Amendment 64 passed with over 55% of vote did not have the 15% excise tax, the 10% retail tax or any of the local taxes added after it passed.

Thank all the idiots who voted for Prop AA for the additional 20-30% tax on REC and also for the thriving "black market" haha.
 
Re: Is Cheaper Medical Pot To Blame For Colorado's Lagging Recreational Marijuana Rev

Looks like the powers that be will try to curtail homegrows and access to the medical program before they try to lower those outrageous taxes.
That's the right statement there...TAXES! Looks like the state is taxing everything too much.
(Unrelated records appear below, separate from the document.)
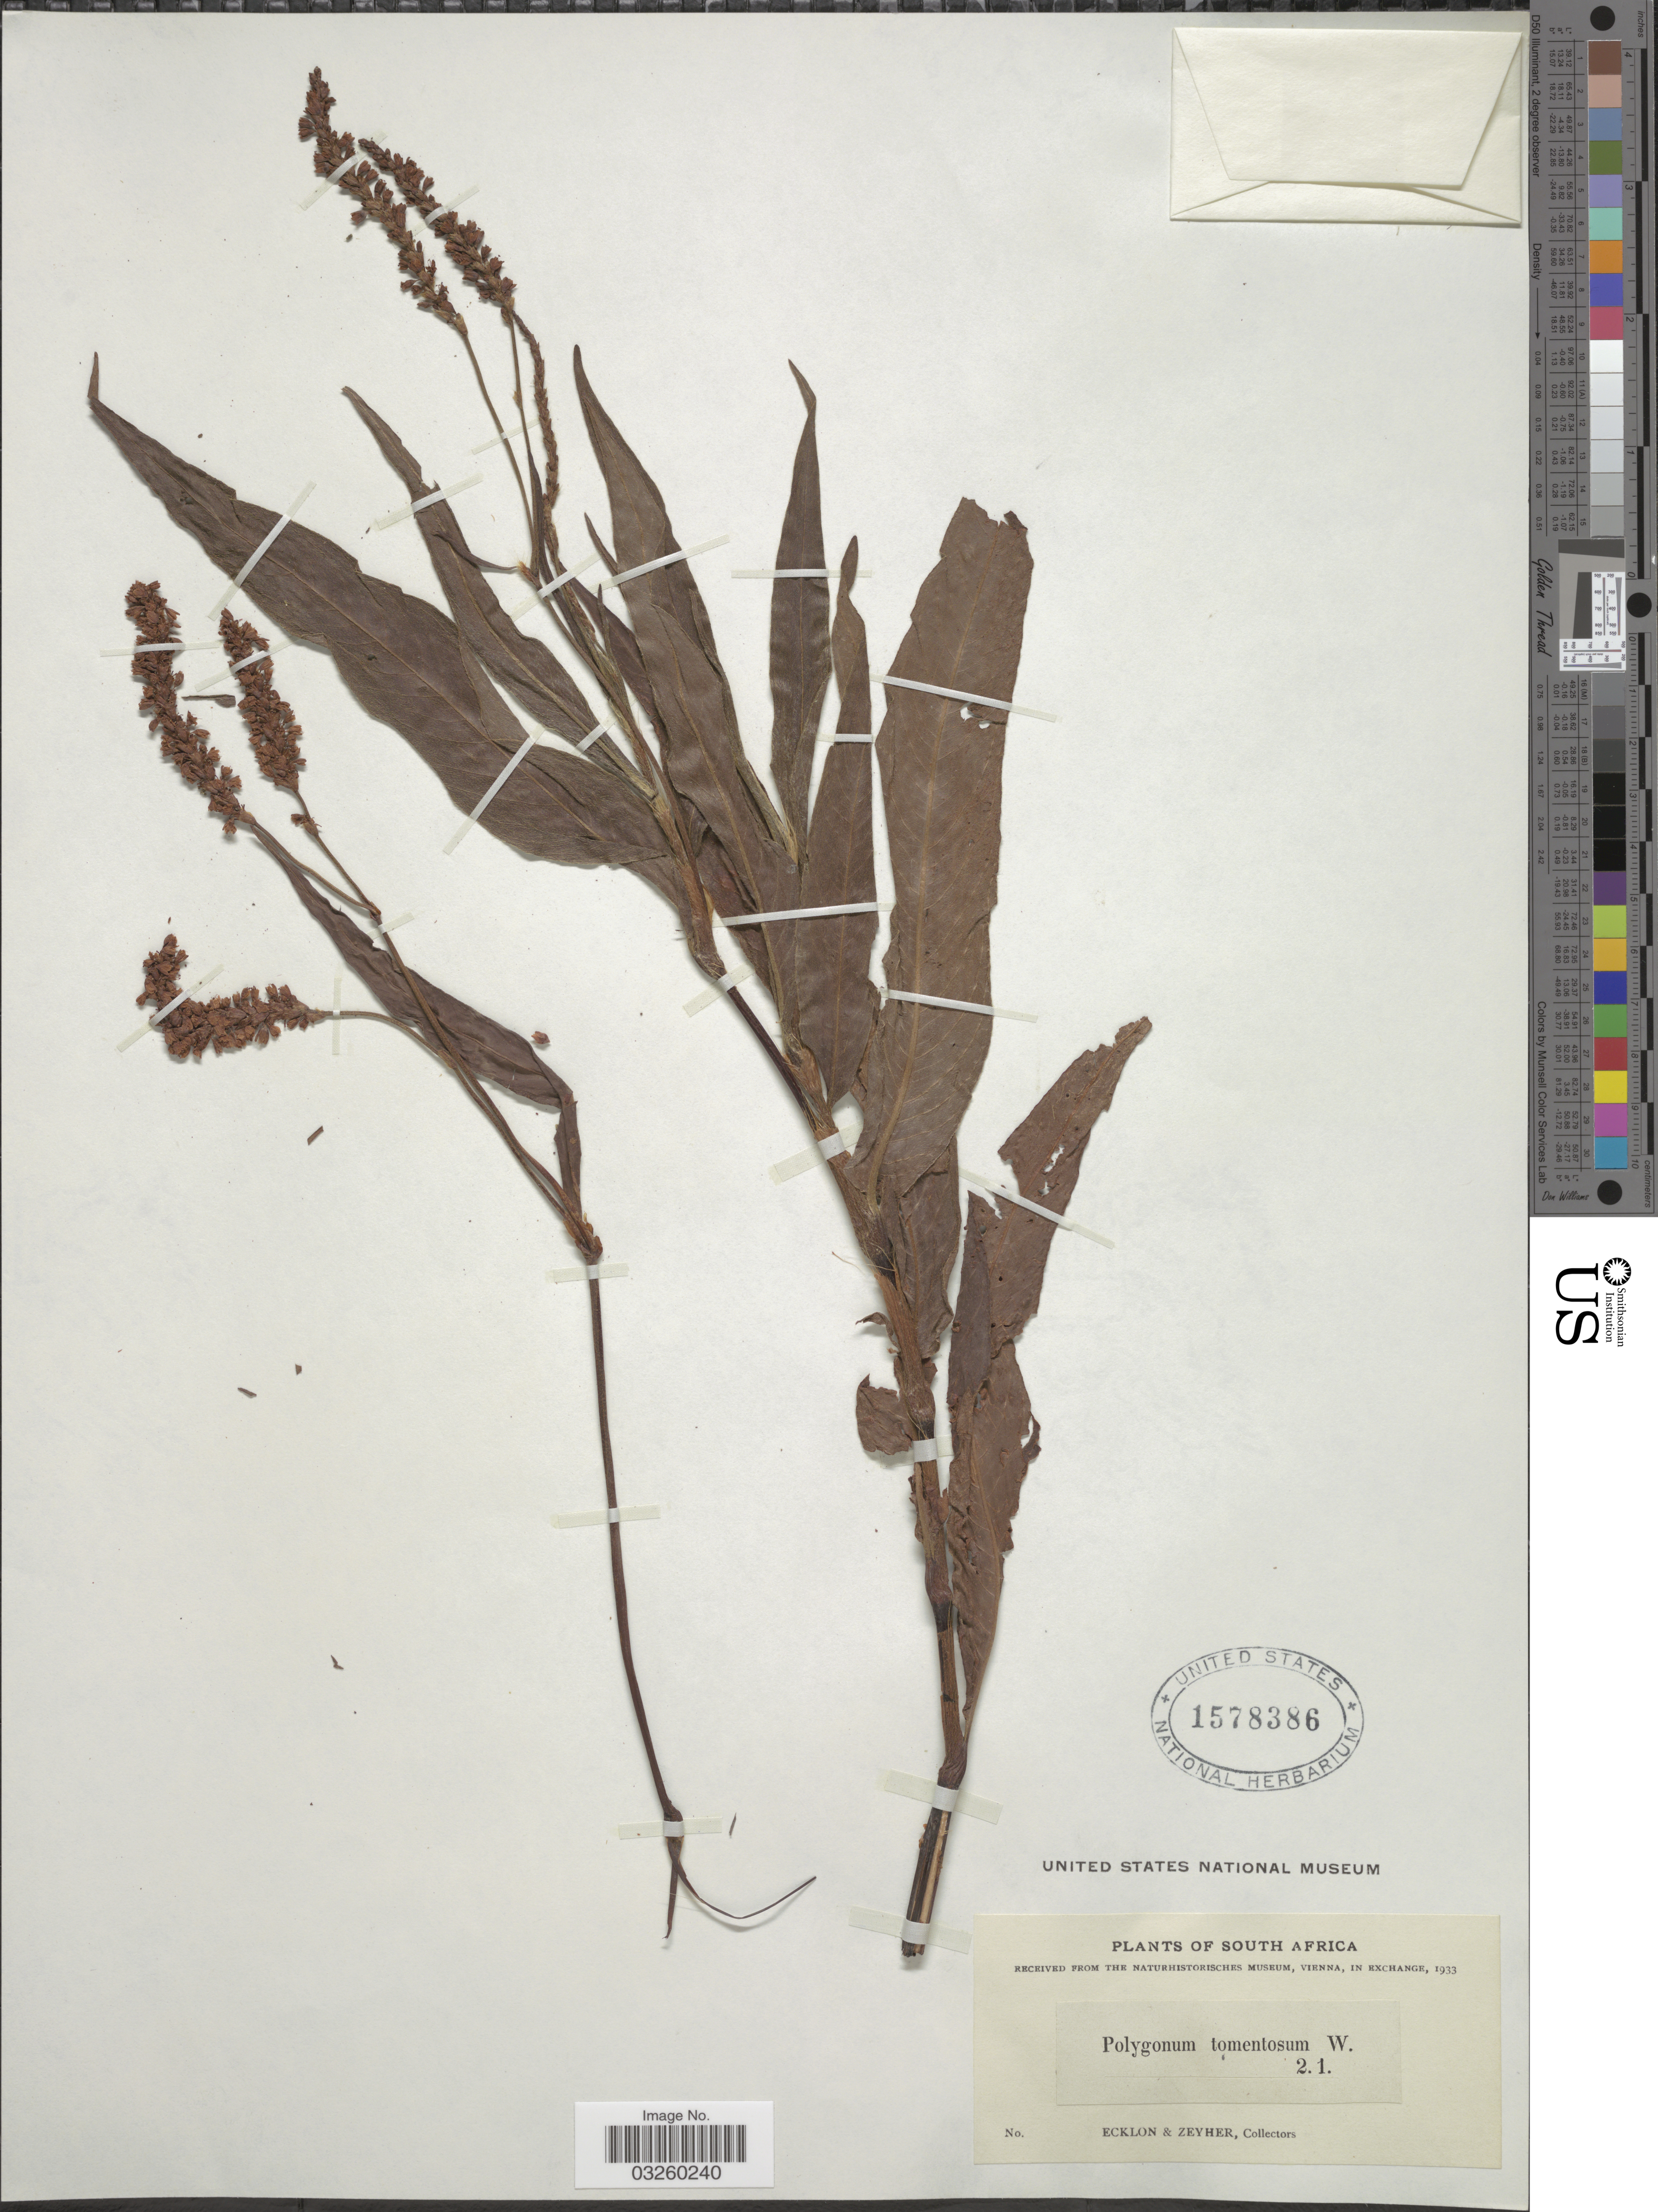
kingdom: Plantae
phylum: Tracheophyta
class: Magnoliopsida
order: Caryophyllales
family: Polygonaceae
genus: Polygonum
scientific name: Polygonum tomentosum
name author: Willd.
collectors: -. Ecklon & -. Zeyher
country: South Africa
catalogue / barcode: US 1578386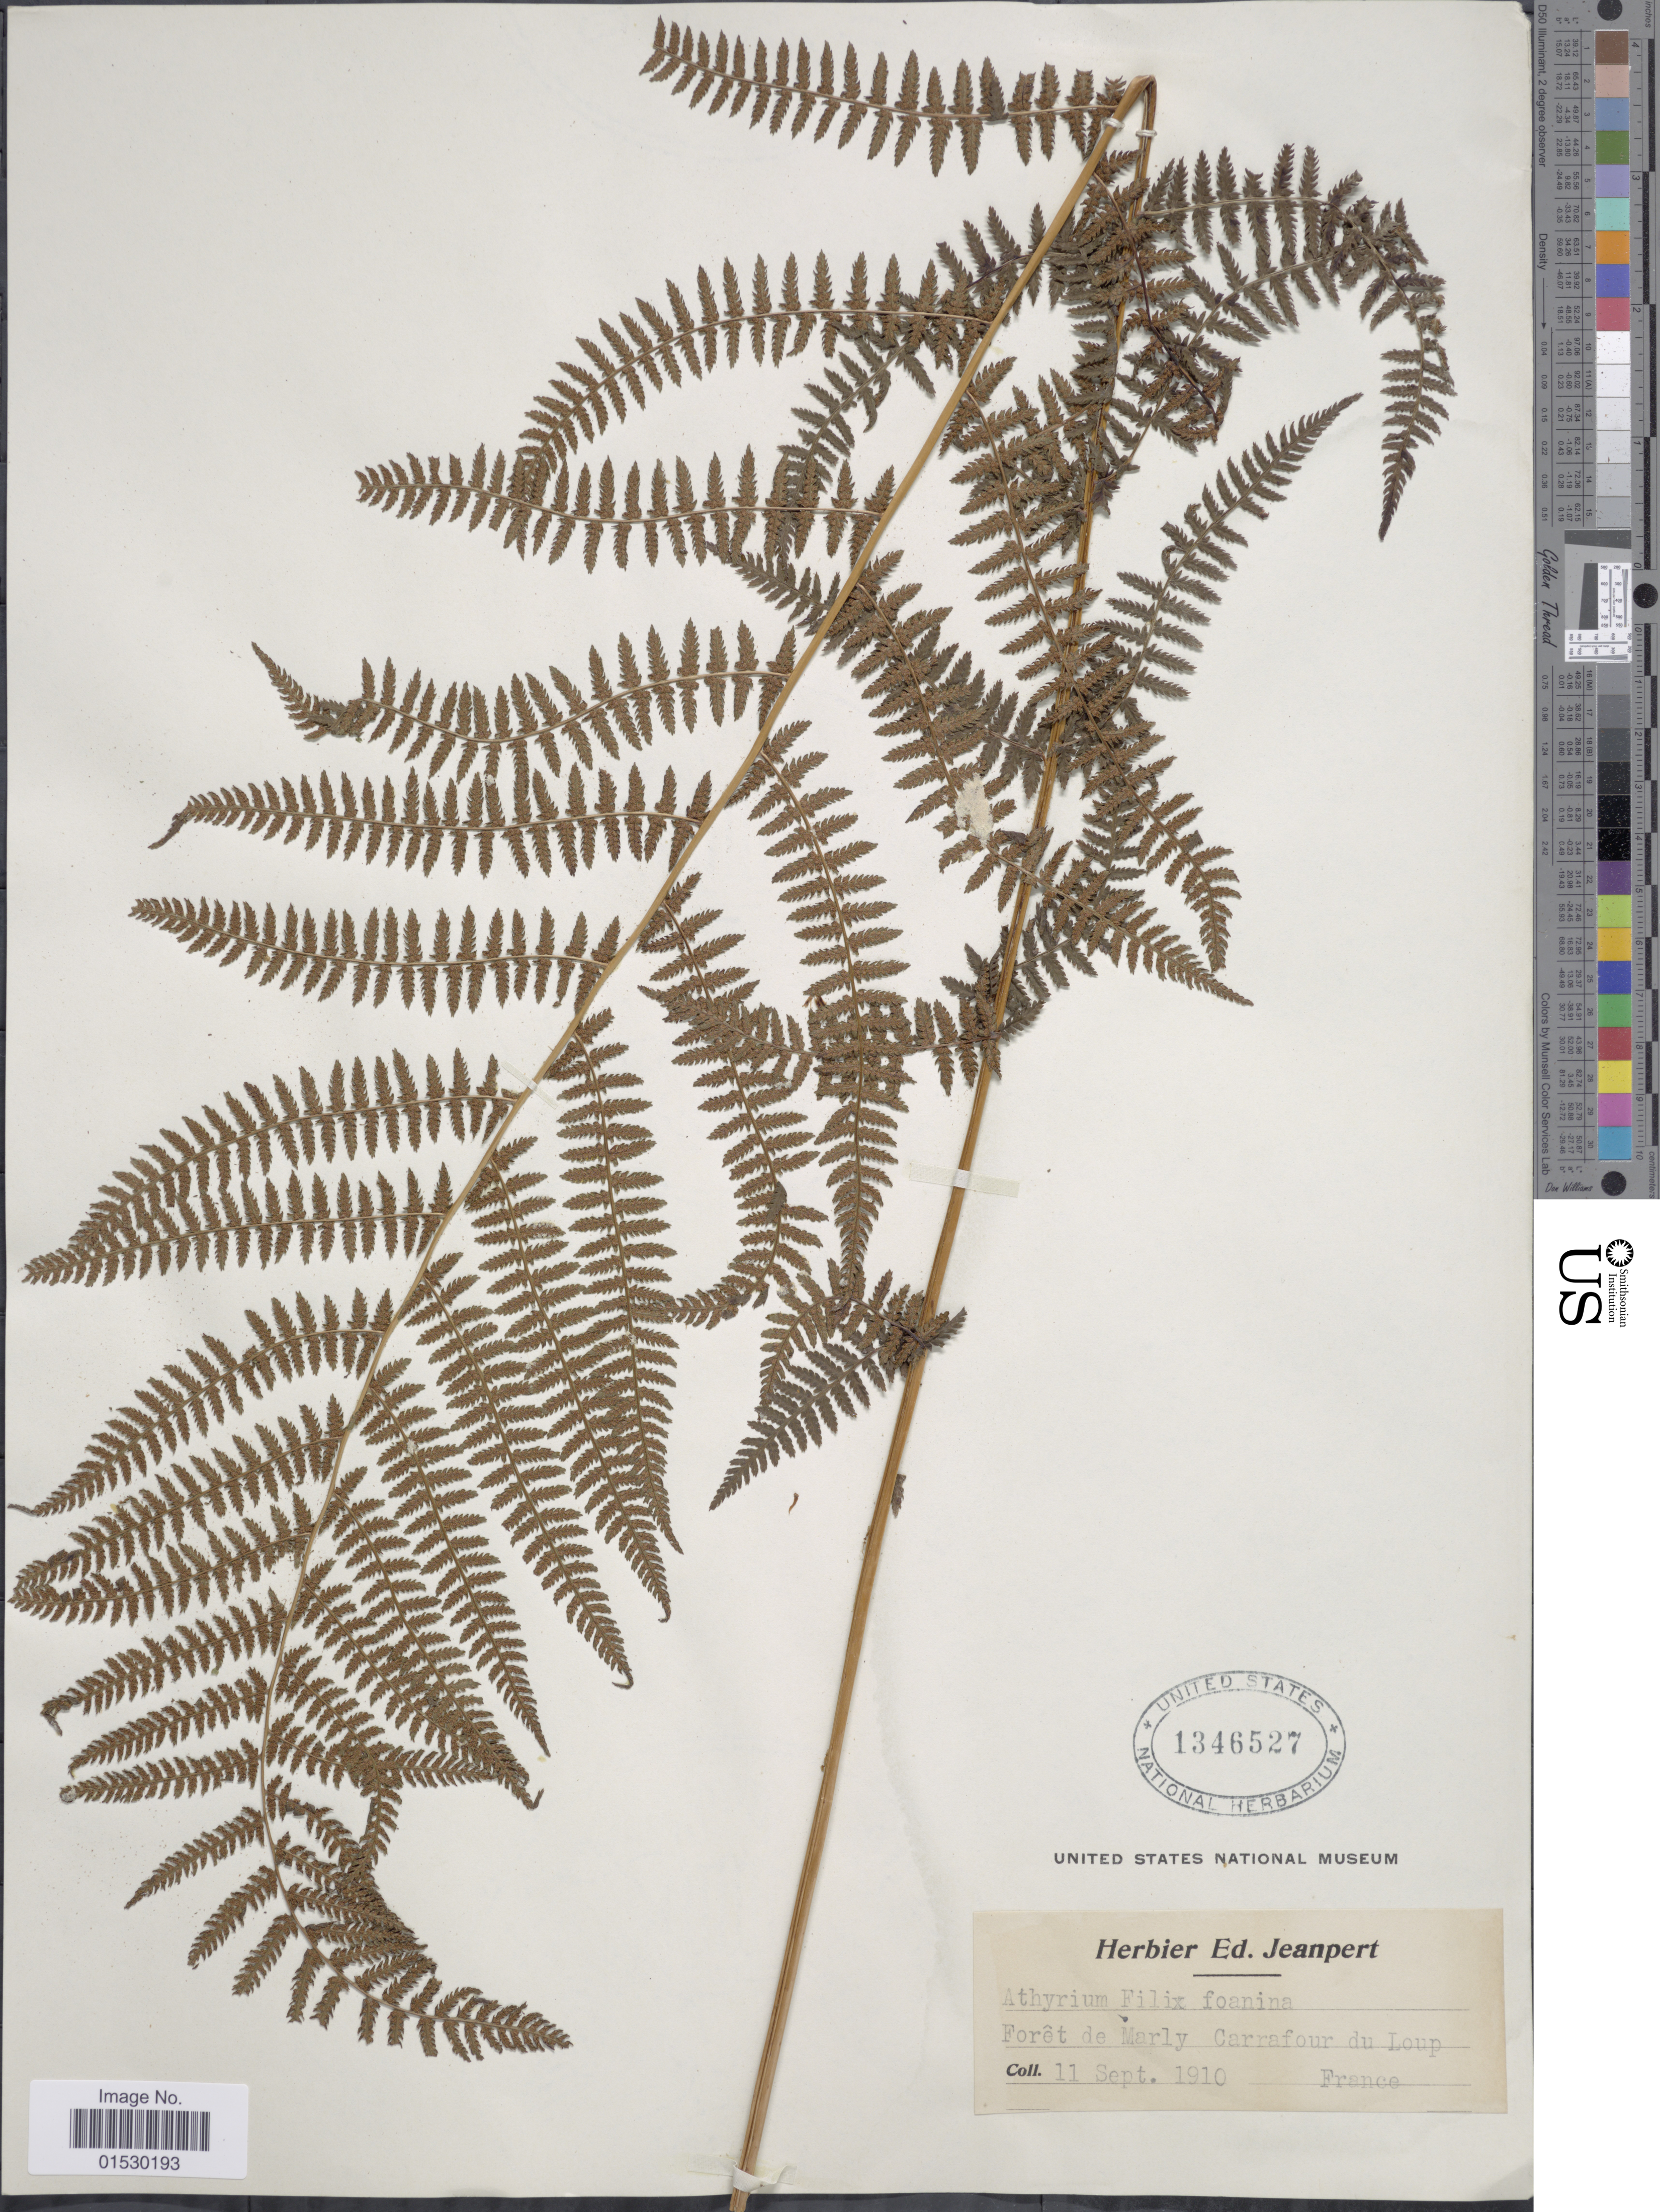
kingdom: Plantae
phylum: Tracheophyta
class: Polypodiopsida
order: Polypodiales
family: Athyriaceae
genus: Athyrium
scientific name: Athyrium filix-femina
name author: (L.) Roth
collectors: ex herb. Ed. Jeanpert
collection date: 1910-09-11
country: France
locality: Foret de Marly Carrafour du Loup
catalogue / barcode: US 1346527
How are you supposed to get rid of the "Black Market"when you're sending the supposed sales right to the Black Market with high taxes. Medical Marijuana users get a better break than the recreational users (and that's a good thing)but how about spreading some of that goodwill and 1)lower the prices of various increments or 2)lower the tax on the product and give it time to flourish. Because the way its going now, the "black market" will be here to stay both in Colorado and Washington state. I will say this though, Colorado has the better thought out law and plan that allows adults to grow their own (six plants max.)which is a really good deal. So I don't quite see how the black market is flourishing there like it is in Washington state.